The project’s research on the 2016 US election was covered in Wiired.

Following the third debate, automated pro-Trump accounts on Twitter pumped out seven times more messages than pro-Clinton accounts. Most of these accounts, it turned out, were powered by chatbots: the newest tool in computational propaganda. “It’s definitely one of the most significant digital aspects of this campaign season,” says Samuel Woolley, a researcher with the Political Bots Project.

Bots began their social media careers as a way to artificially increase a candidate’s follower count. In 2011, for example, Gawker reported that as many as 80 percent of Newt Gingrich’s 1.3 million Twitter followers were fake. This year, bots grew in prominence and numbers, with about 400,000of them tweeting out hashtagged messages for and against Trump and Clinton. They are the new robocalls, influencing and persuading voters in their Twitter timelines.
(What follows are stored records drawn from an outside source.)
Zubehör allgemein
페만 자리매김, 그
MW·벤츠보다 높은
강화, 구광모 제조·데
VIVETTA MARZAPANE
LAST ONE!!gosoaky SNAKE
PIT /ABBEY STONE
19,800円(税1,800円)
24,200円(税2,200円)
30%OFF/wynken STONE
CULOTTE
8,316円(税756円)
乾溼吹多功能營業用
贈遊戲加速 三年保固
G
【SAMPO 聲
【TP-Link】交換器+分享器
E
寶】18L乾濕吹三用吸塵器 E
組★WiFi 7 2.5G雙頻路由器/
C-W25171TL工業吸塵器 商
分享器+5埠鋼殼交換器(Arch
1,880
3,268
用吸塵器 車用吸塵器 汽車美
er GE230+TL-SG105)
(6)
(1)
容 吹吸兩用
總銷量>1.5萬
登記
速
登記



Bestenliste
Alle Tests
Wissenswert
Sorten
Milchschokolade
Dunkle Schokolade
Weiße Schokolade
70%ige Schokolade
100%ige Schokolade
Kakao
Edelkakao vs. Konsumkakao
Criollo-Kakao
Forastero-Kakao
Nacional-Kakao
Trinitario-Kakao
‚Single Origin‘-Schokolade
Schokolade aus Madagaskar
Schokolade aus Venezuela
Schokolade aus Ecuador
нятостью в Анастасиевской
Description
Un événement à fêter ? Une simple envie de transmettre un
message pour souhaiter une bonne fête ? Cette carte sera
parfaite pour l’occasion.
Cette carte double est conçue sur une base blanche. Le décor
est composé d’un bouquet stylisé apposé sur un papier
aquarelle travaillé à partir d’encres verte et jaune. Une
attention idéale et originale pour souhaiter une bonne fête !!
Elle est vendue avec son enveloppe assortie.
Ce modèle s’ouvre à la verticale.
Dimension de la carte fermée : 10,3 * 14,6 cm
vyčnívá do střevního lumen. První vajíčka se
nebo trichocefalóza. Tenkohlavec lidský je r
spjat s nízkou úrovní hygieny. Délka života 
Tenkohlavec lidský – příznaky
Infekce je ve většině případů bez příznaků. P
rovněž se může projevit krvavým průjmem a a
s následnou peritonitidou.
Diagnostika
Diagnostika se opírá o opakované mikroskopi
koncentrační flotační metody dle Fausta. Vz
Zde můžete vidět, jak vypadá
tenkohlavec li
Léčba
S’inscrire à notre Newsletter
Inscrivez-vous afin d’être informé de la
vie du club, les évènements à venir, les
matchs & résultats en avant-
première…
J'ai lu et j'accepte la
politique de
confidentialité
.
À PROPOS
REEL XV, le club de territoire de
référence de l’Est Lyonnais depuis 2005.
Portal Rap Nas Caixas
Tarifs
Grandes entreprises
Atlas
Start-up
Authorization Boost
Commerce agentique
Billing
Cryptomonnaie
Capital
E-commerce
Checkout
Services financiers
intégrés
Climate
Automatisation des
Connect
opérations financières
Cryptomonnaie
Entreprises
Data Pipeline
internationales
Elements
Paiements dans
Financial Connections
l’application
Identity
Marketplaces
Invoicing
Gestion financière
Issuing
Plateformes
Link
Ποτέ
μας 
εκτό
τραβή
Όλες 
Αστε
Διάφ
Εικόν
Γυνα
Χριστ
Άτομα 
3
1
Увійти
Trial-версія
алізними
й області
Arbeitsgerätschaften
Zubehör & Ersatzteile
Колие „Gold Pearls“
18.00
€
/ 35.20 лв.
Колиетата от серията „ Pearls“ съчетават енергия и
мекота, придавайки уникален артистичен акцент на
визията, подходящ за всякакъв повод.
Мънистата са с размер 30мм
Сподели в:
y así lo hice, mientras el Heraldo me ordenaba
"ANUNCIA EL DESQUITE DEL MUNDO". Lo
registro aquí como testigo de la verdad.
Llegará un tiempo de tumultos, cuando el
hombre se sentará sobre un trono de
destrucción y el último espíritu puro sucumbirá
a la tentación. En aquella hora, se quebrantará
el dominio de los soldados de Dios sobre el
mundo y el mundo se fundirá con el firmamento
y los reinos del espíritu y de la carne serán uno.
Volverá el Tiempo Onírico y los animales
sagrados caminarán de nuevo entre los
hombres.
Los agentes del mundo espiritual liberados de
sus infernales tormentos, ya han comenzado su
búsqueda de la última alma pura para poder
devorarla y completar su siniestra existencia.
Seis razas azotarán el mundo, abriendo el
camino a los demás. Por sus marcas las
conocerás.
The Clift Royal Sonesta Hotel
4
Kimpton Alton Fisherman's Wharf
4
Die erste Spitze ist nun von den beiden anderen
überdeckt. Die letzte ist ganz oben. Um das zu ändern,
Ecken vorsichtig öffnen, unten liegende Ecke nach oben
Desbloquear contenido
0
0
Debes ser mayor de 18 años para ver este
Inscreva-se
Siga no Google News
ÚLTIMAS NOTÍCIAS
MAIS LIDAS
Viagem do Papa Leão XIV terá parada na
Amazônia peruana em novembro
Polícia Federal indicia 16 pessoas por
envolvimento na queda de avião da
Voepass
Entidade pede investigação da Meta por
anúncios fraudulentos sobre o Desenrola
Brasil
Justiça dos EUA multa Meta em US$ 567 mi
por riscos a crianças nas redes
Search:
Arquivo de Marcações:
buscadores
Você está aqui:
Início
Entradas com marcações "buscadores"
These automated social media bot accounts are created by people familiar with Twitter’s API. Individual bots are then organized into larger collections called botnets to send out propaganda for political users or groups. It’s a trend researchers say is bound to stick around unless social media companies start moderating politically oriented content. “Bots will continue to be used in more sophisticated ways by people to game the polls that go on online, to stretch the limits of truth, to circulate fake stories,” Woolley says.